Eighty-three miners and rescuers were trapped in a Russian mine yesterday after twin methane gas blasts killed 12 and then ensnared the salvage workers who descended down the shaft to find survivors.
Rescue efforts were suspended at the Raspadskaya mine in the Kemerovo region of southwestern Siberia because of the dangerous conditions, with the local governor saying that ordering more rescue workers inside would be a death sentence.
The tragedy cast a shadow hours ahead of a military parade in Russia to mark the Soviet victory over the Nazis 65 years ago in World War II, the biggest event of its kind since the collapse of the Soviet Union.
The first blast went off late on Saturday while 370 people were working in the mine.
Emergencies Minister Sergei Shoigu said 12 miners were killed and 55 wounded, the Interfax news agency said. Three hundred miners managed to climb to the surface and safety themselves.
However, around two hours later — after rescuers had entered the mine to find survivors and bring corpses to the surface — a second explosion went off, trapping both the remaining miners and the rescue workers themselves.
There are now 83 people trapped in the mine, including 19 rescue workers, Shoigu said. The last radio contact with the rescuers was 30 minutes before the second explosion.
State television pictures showed that the explosions had been so powerful that the surface infrastructure of the mine had been reduced to smoking wrecks.
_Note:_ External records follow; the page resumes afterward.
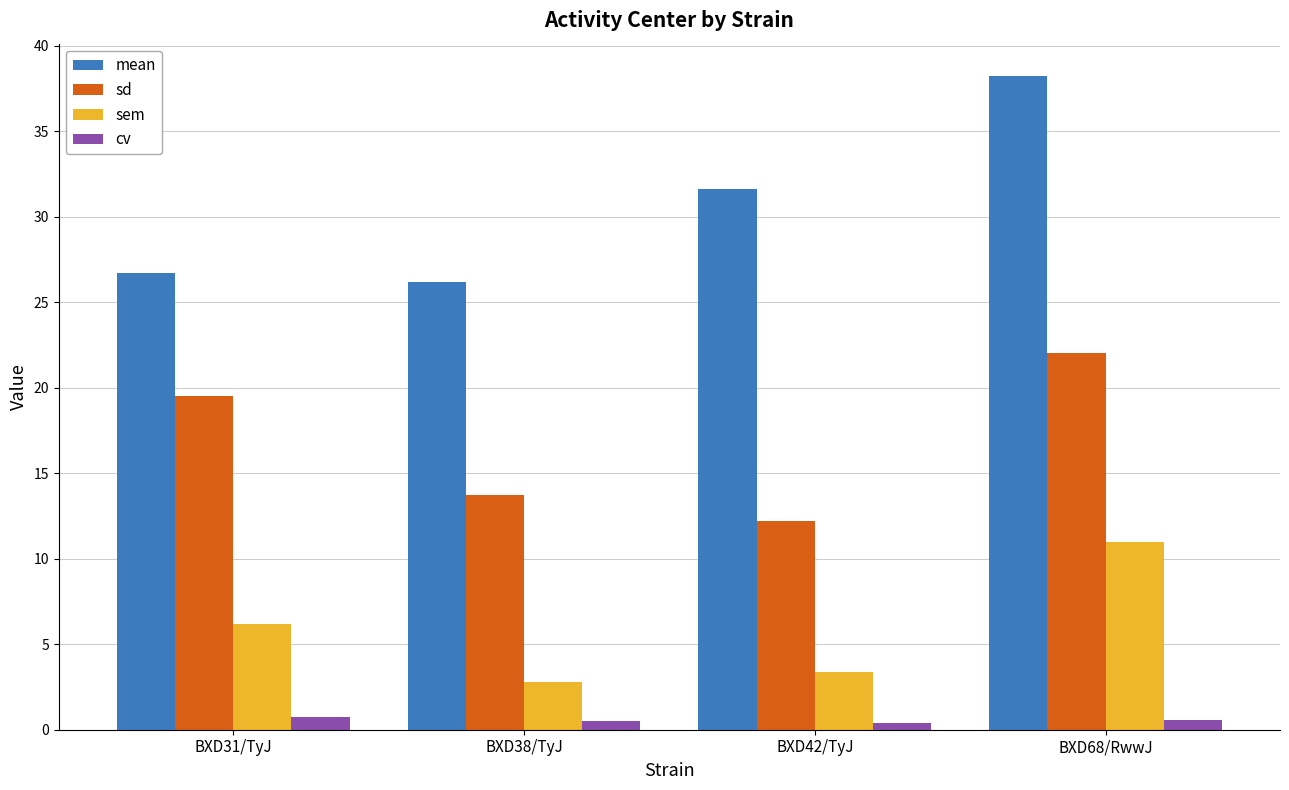

Rank the categories by sd value from lowest to highest.

BXD42/TyJ, BXD38/TyJ, BXD31/TyJ, BXD68/RwwJ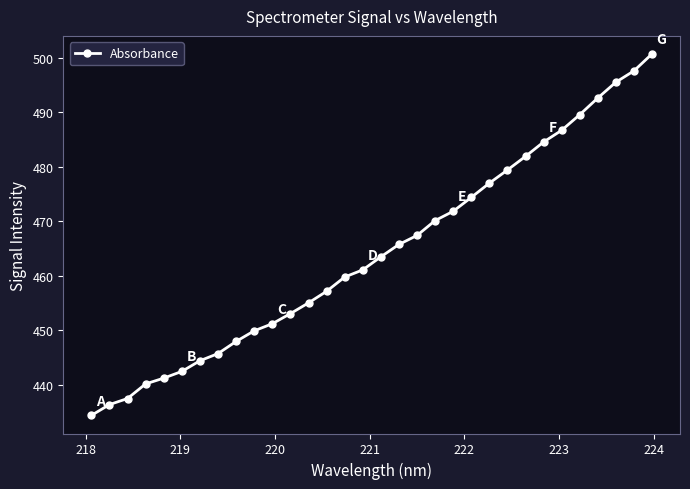

What is the value of the 6th point from the left?

442.5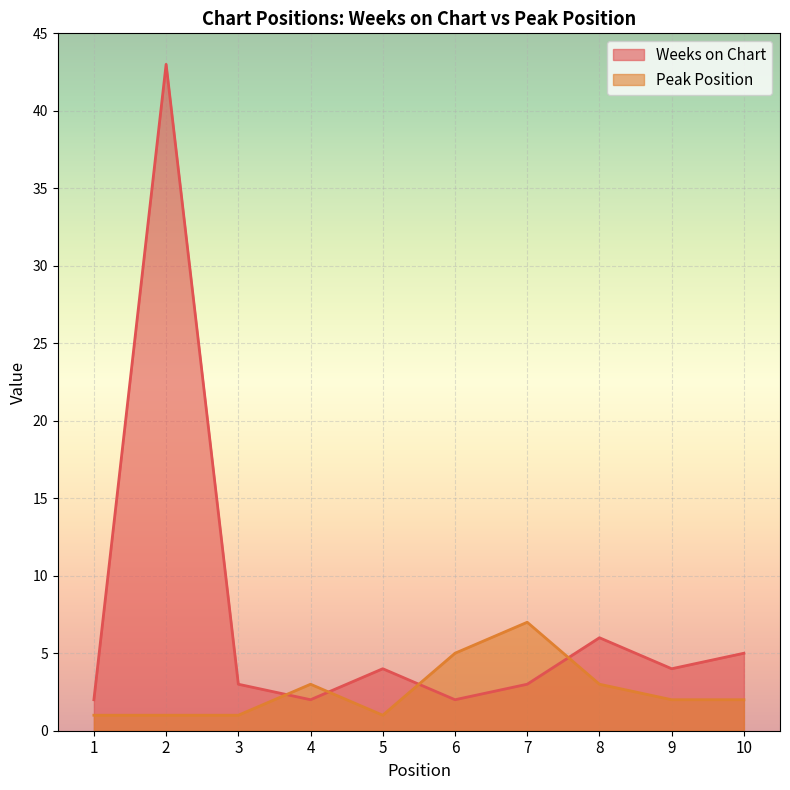

The value of Peak Position at 7 is 7. True or false?

True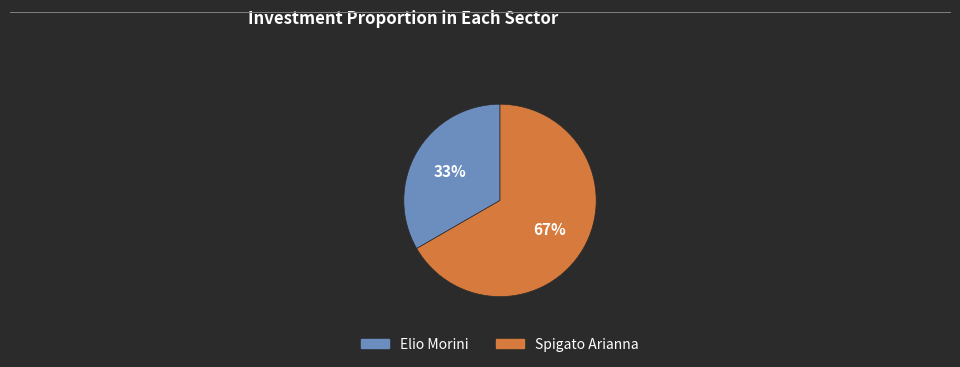

To the nearest percent, what is the combined percentage of Elio Morini and Spigato Arianna?

100%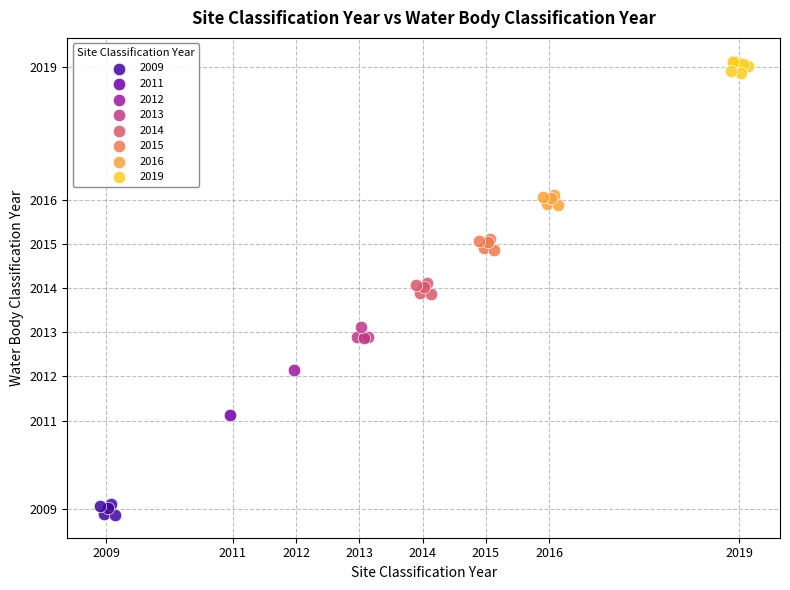

Which series contains the lowest Y value?

2009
Seven corpses have already been pulled to the surface
“The rescue efforts will resume once the atmosphere is restored in the mine,” said Kemerovo regional Governor Aman Tuleyev, according to the ITAR-TASS news agency.
“But to carry out rescue work now — that would be sending people to their deaths,” he said.
Loved ones of the miners, many in tears, gathered outside the management of the mine in the town of Mezhdurechensk, where a list of the missing had been pinned up.
The governor canceled his attendance at the regional victory parade to stay at the scene of the disaster while Russian Emergencies Minister Segei Shoigu was on his way to the area, the RIA Novosti news agency reported.
Raspadskaya is part-owned by steelmaker Evraz, a company 36 percent owned by Chelsea Football Club’s billionaire chief Roman Abramovich.
It supplies coking coal to several metallurgical plants in Russia, Ukraine, Eastern Europe and Asia.